The rule restores protections to America's headwater streams that were removed after two politically charged Supreme Court decisions in the 2000s. The court ruled that there must be a proven nexus between these small, sometimes-intermittent waters and the larger rivers they feed. Armed with the science that proves such a connection, the EPA and the Corps crafted this rule that simply protects the clean-water sources of America's rivers.
"The Clean Water Act has had a profound impact on improving the health of America's waters, " said Keith Curley, Trout Unlimited's vice president for eastern conservation. "For decades, anglers have been able to see and experience the positive changes first-hand, and this rule will help ensure that we all will continue to benefit long into the future."
TU members and anglers in the Upper Midwest are grateful to the Corps, the EPA and the Obama Administration for developing the new rule, and to many members of Congress who have defended it from Congressional attack, Curley said.
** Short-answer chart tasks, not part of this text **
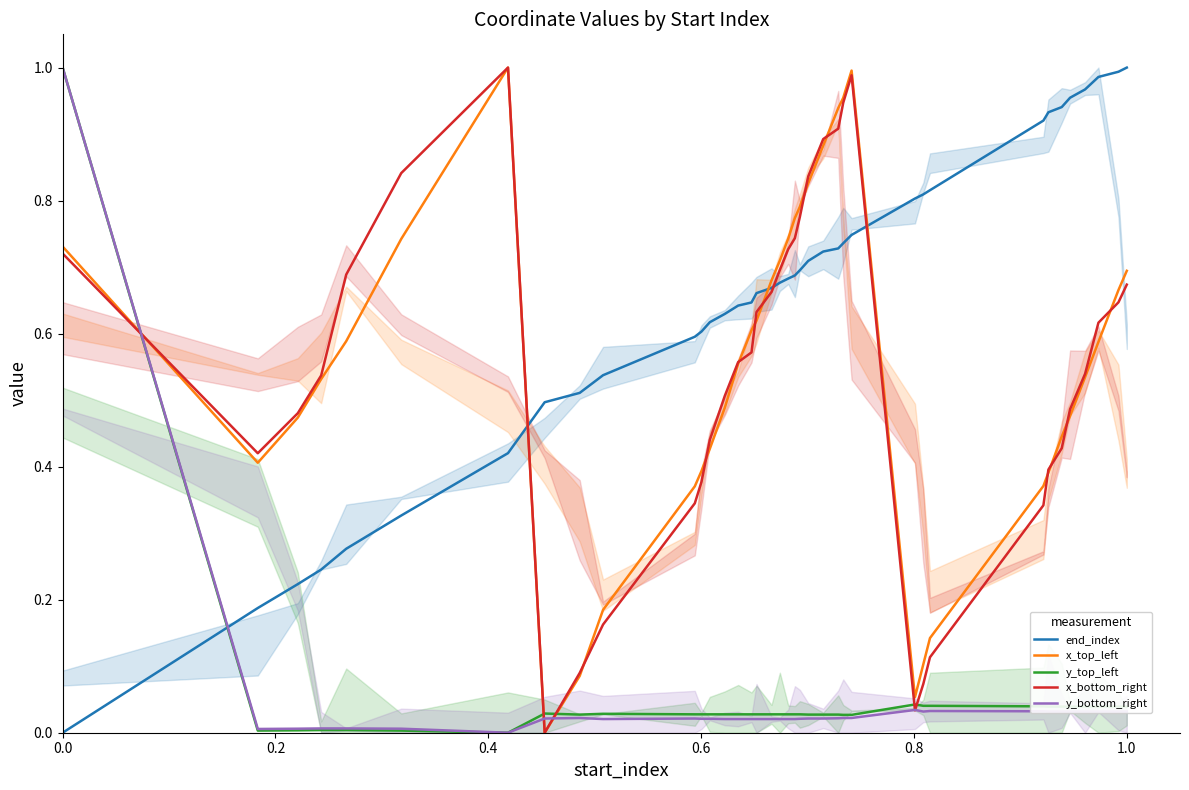

What is the maximum value shown in the chart?

1.0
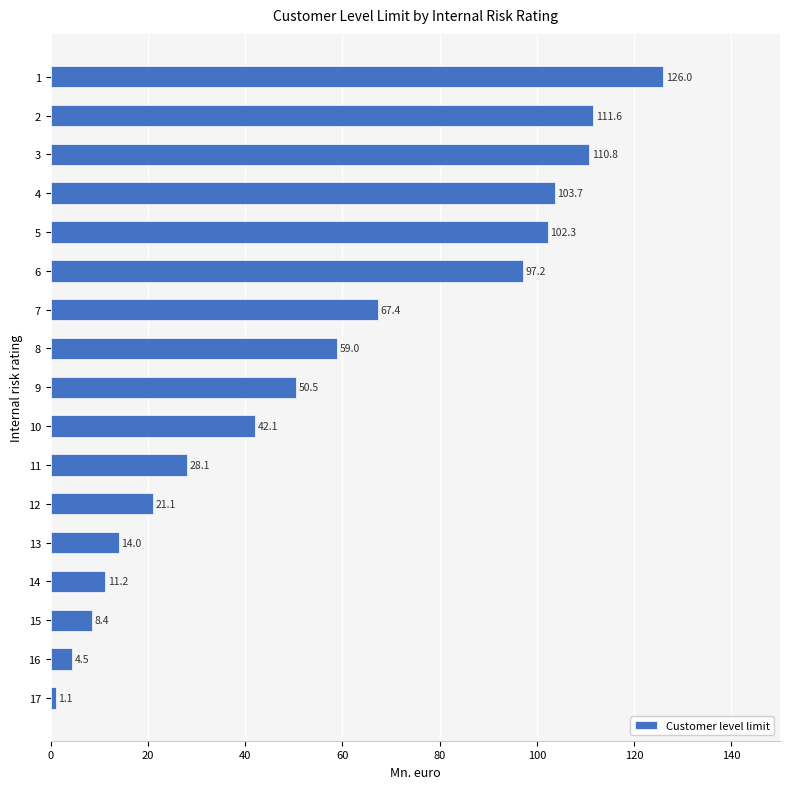

Reading bottom to top, transcribe all the data shown in this chart.

1.1	4.5	8.4	11.2	14.0	21.1	28.1	42.1	50.5	59.0	67.4	97.2	102.3	103.7	110.8	111.6	126.0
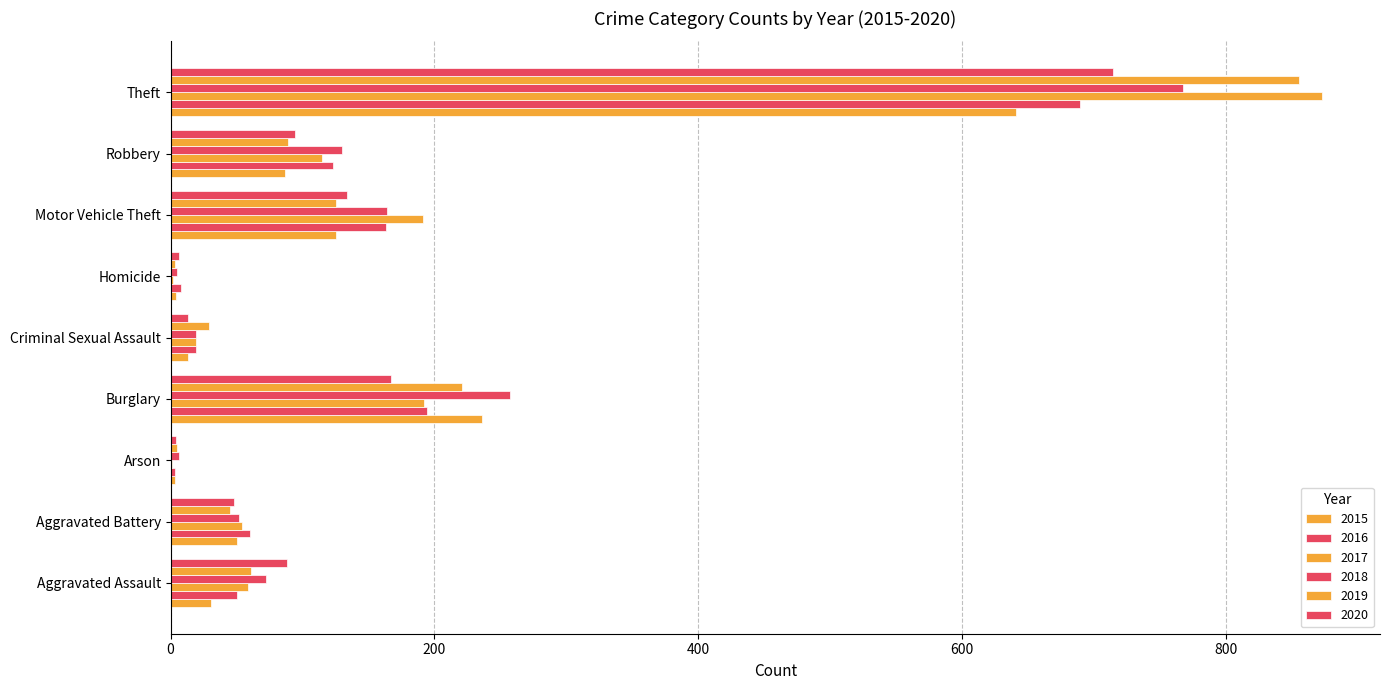

At which label does 2017 reach its peak?

Theft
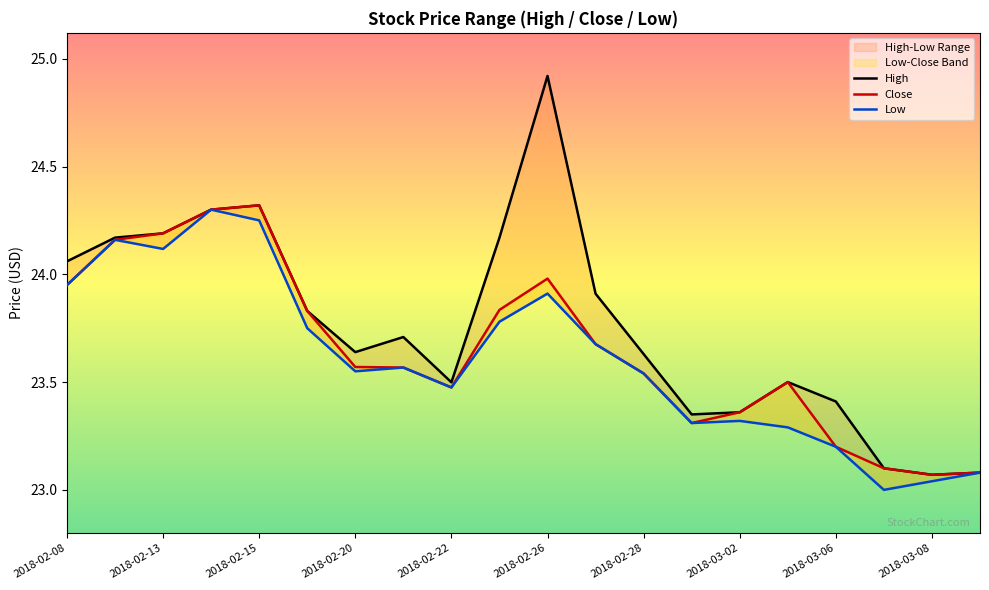

True or false: Close has more than 0 points higher than both neighbors.

True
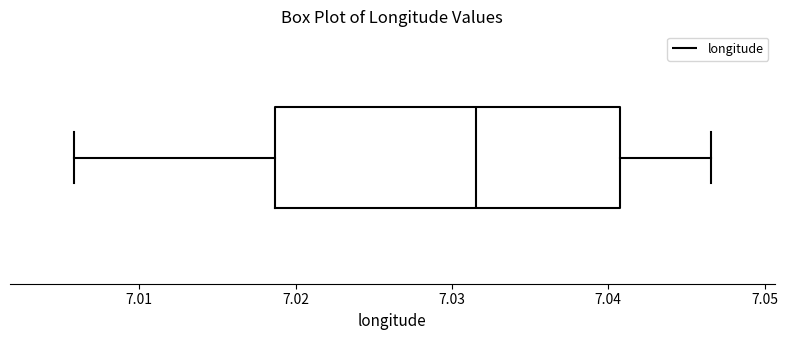

Transcribe this box plot: give where the median line is, the range the box spans, and where the two whiskers end, as read against the x-axis. The values are not printed on the chart, so give them approximately, as read against the axis.

median 7.032, box 7.019 to 7.041, whiskers 7.006 to 7.047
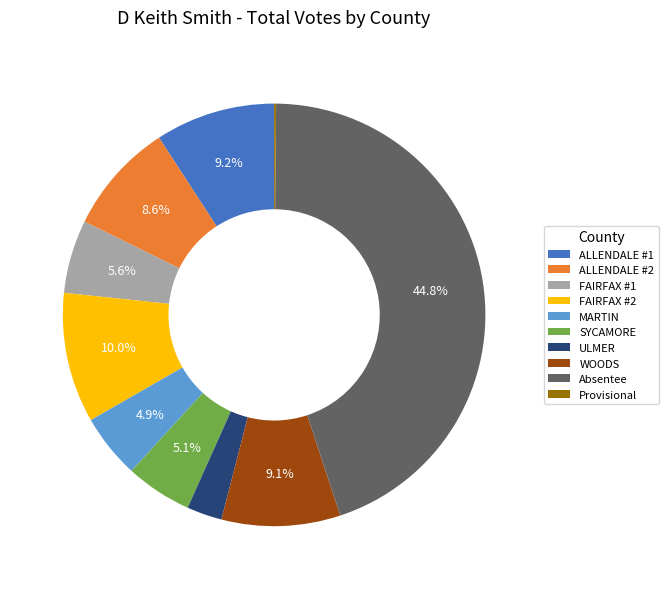

Is it true that FAIRFAX #2 is 1% of the pie?

False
"It has not been an easy job, to say the least," said Steve Moyer, TU's vice president of government affairs. "Whether friend or foe of the old proposal, TU calls on all interests to carefully scrutinize the final rule. When a good-faith assessment of it is done, we believe we'll find a lot to like in service of settling this vexing issue for the long run."
"This is a rule for everyone," Wood continued. "The most important thing this rule does is restore Clean Water Act protections to headwater streams, and that means the world to anglers who understand the importance of these waters to their success in the field. But these waters are important to everyone, not just anglers. If you turn on a tap, this rule helps make sure the water that comes out is clean and fresh."